Krawalle bei DFB-Pokalspiel: Verletzte und Festnahmen: Ausschreitungen bei Südwest-Derby
Feuerwerkskörper, Rudelbildung, Platzsturm: Beim Derby zwischen Mannheim und Kaiserslautern eskaliert die Rivalität.
Die Polizei ermittelt in mehreren Fällen.
Für Waldhof-Geschäftsführer Gerhard Zuber war nach den massiven Ausschreitungen mit 85 Verletzten im Südwest-Derby zwischen Mannheim und dem 1.
FC Kaiserslautern „das Maß überschritten“.
Zugleich kritisierten der Österreicher und weitere SVW-Verantwortliche nach der 0:1-Niederlage in der ersten DFB-Pokalrunde gegen den Erzrivalen aus Rheinland-Pfalz vor allem FCK-Kapitän Marlon Ritter. „Er hat permanent brutale Gesten gegen die Bank gefeuert, das ist geduldet worden.
So hat man ein Problem“, sagte Zuber, der die abgefeuerten Feuerwerkskörper der Gäste-Fans in Richtung der Haupttribüne verurteilte. „Das muss Konsequenzen haben.
Es kann nicht sein, dass Leute gefährdet werden.“ Ritter selbst meinte, es sei „wahrscheinlich auch zu viel gewesen von allen Beteiligten“.
Angesprochen auf die Mannheimer Vorwürfe erklärte der 31-Jährige aber auch: „Die Waldhof-Bank geht auch nicht jeden Sonntag in die Kirche.“ Rudelbildung und Feuerwerkskörper Fast durchgehend brannten in beiden Fan-Blöcken bengalische Feuer.
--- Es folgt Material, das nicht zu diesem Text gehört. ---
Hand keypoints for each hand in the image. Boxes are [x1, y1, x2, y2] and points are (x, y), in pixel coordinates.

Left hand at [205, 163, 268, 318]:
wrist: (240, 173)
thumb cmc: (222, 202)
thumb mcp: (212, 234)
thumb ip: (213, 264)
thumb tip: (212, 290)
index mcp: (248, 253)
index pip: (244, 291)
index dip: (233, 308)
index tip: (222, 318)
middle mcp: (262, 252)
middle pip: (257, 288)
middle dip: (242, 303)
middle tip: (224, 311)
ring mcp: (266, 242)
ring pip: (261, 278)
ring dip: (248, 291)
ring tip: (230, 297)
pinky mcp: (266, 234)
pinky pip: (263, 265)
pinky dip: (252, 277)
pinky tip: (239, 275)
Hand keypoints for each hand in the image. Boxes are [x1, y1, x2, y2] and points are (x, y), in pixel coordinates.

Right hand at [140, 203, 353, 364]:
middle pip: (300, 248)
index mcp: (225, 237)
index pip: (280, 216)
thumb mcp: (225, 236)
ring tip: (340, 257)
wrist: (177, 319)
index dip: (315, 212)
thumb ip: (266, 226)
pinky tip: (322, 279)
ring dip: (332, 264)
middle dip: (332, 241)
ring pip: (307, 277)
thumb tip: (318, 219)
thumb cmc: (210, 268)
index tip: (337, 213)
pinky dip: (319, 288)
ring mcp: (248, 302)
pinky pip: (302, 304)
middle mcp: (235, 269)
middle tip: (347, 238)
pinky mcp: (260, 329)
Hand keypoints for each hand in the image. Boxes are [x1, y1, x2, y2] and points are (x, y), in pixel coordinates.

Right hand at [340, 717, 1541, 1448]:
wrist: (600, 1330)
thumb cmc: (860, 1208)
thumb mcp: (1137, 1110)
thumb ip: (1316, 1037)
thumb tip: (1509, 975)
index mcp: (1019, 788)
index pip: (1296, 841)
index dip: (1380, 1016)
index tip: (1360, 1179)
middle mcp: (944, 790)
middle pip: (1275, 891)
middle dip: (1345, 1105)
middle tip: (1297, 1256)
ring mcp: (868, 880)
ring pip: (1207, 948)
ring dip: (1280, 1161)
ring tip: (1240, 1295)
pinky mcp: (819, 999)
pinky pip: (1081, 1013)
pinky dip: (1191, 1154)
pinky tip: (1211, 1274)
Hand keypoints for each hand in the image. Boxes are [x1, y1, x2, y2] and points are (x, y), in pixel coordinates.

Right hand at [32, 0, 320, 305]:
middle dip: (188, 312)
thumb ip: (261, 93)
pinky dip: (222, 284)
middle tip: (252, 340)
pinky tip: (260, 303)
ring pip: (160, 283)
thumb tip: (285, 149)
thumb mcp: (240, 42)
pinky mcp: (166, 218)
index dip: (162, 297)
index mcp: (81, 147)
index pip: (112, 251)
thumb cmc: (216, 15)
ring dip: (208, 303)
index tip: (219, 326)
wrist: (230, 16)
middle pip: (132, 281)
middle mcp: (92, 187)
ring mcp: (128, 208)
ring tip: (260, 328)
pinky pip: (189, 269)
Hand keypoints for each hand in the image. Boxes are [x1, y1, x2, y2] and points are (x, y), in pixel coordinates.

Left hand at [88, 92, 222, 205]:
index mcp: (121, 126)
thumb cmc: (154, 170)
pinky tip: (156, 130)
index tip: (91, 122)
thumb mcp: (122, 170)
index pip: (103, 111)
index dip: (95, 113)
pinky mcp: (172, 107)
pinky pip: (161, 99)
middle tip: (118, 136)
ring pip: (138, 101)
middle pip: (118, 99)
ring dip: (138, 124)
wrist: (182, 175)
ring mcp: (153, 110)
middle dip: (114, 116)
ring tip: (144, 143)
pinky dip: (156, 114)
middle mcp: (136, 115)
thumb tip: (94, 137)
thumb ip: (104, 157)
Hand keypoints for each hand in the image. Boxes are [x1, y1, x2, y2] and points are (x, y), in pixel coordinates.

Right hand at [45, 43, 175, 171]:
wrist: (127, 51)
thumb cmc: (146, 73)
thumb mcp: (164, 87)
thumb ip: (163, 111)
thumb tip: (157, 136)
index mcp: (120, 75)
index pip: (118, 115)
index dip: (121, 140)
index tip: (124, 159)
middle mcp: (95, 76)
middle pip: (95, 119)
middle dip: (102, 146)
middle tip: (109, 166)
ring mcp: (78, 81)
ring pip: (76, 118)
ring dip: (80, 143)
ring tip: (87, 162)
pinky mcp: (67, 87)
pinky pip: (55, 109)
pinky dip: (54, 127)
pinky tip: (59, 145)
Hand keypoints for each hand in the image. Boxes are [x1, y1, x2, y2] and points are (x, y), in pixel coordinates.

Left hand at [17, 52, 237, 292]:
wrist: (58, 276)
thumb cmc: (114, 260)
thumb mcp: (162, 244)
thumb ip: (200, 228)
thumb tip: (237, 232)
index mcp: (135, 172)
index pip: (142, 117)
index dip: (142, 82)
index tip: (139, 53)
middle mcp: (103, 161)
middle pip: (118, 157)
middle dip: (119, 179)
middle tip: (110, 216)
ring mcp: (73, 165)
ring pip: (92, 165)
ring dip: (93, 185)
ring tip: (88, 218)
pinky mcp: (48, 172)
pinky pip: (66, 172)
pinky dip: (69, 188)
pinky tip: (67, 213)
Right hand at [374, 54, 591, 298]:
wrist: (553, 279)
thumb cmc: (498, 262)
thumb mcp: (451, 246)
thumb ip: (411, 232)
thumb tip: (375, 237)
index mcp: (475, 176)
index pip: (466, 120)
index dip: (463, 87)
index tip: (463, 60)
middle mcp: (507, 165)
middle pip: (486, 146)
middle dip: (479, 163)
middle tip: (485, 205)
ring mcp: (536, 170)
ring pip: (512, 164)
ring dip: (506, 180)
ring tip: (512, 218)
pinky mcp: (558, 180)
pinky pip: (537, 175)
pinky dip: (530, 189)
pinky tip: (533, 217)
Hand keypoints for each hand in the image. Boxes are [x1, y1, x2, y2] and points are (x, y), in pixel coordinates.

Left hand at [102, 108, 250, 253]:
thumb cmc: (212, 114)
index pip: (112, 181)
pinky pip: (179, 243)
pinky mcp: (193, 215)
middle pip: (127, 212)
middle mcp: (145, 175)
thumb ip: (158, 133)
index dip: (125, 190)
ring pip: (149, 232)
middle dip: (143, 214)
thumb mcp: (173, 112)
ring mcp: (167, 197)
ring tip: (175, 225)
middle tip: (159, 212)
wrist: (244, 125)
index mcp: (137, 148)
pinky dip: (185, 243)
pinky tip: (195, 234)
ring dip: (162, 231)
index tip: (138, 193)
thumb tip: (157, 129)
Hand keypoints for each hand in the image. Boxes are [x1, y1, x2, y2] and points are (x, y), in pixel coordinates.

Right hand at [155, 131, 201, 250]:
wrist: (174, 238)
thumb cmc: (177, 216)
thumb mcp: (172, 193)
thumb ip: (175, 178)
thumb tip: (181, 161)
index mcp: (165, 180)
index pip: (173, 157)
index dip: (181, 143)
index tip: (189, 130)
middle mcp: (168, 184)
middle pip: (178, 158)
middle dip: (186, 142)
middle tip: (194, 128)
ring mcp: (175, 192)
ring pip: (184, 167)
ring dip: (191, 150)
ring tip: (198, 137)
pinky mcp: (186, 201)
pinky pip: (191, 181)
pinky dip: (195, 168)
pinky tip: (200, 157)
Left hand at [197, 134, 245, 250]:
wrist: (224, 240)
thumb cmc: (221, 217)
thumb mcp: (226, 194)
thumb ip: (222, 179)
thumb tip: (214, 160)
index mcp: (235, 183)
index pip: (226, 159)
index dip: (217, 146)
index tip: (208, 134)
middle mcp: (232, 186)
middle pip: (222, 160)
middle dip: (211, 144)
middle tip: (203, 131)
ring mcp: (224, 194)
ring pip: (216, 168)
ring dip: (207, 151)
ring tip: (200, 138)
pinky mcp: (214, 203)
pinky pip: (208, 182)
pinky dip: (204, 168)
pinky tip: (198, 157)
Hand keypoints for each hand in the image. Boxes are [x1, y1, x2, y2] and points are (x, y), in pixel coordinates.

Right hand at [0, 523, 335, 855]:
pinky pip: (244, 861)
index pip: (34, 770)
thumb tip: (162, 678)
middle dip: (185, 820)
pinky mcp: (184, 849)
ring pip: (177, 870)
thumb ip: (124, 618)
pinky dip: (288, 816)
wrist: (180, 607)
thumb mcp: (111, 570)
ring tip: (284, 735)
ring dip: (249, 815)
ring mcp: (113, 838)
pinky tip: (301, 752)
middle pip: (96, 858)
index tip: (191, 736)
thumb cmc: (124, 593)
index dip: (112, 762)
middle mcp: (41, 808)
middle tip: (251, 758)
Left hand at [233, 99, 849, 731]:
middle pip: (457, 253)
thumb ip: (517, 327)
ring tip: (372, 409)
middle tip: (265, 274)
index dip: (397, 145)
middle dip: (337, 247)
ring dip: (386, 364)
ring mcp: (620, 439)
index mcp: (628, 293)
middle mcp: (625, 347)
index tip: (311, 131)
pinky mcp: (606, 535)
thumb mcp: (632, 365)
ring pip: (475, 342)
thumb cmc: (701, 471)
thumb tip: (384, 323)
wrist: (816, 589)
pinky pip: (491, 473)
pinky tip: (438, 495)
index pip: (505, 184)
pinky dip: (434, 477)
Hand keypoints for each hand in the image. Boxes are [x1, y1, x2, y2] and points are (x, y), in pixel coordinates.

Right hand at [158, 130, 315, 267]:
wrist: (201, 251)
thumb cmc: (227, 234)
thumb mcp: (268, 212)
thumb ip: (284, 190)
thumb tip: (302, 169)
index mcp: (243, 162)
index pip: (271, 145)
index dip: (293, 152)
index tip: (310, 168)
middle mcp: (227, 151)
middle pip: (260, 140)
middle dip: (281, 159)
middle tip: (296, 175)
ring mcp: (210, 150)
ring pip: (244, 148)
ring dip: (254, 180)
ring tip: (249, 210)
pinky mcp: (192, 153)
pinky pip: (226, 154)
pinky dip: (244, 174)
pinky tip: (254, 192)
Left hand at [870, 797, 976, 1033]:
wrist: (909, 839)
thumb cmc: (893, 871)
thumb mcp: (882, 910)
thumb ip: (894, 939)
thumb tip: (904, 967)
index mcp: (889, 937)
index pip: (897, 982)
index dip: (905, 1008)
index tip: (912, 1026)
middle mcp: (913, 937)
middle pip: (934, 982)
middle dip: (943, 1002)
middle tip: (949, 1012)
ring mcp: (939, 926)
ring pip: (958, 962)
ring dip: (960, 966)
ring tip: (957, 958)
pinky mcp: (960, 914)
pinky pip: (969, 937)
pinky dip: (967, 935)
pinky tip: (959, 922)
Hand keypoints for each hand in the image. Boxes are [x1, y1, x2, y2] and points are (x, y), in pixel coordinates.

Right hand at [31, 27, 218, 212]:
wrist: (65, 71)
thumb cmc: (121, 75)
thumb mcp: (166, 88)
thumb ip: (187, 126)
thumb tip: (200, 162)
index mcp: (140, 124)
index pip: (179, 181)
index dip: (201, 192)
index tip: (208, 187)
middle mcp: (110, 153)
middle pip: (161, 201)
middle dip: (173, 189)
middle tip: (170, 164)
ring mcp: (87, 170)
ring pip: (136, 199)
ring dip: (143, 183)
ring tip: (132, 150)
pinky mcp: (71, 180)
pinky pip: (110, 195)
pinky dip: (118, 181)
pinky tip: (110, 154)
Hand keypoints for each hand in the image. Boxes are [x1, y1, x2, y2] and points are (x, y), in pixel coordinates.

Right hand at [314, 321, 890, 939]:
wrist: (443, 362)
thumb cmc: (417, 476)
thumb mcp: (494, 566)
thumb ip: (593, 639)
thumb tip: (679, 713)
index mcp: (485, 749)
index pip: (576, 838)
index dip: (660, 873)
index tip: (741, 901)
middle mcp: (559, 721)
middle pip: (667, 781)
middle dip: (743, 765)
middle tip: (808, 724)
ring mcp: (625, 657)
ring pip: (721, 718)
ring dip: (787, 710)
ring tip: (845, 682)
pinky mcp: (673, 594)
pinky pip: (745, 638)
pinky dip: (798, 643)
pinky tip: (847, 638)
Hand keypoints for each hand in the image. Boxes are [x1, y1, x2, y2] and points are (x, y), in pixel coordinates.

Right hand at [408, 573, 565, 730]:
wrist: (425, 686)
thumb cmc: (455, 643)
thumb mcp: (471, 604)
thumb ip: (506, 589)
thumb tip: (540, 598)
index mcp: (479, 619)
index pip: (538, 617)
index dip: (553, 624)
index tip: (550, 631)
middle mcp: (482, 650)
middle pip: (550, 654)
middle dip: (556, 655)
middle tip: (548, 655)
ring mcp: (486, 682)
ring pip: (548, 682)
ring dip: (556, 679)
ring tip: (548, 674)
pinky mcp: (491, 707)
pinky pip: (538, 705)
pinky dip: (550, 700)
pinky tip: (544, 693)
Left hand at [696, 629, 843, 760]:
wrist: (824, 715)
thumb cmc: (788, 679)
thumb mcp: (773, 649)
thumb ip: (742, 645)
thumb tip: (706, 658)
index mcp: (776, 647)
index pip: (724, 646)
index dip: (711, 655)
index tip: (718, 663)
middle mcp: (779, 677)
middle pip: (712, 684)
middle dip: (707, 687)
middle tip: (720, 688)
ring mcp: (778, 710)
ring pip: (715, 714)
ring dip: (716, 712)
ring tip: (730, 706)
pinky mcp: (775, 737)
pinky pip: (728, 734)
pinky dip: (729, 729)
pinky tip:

Immer wieder flogen Knallkörper über das Spielfeld.
Nachdem die reguläre Spielzeit torlos geendet war, entluden sich die Emotionen.
Zunächst gerieten die Mannschaften in einer Rudelbildung aneinander - Ritter mittendrin.
Anschließend flogen aus dem FCK-Bereich Feuerwerkskörper in Richtung der Sitzplätze.
Daraufhin stürmten Mannheimer Fans den Platz.
Einsatzkräfte der Polizei – manche von ihnen zu Pferd – mussten einschreiten, um die Lage wieder unter Kontrolle zu bringen.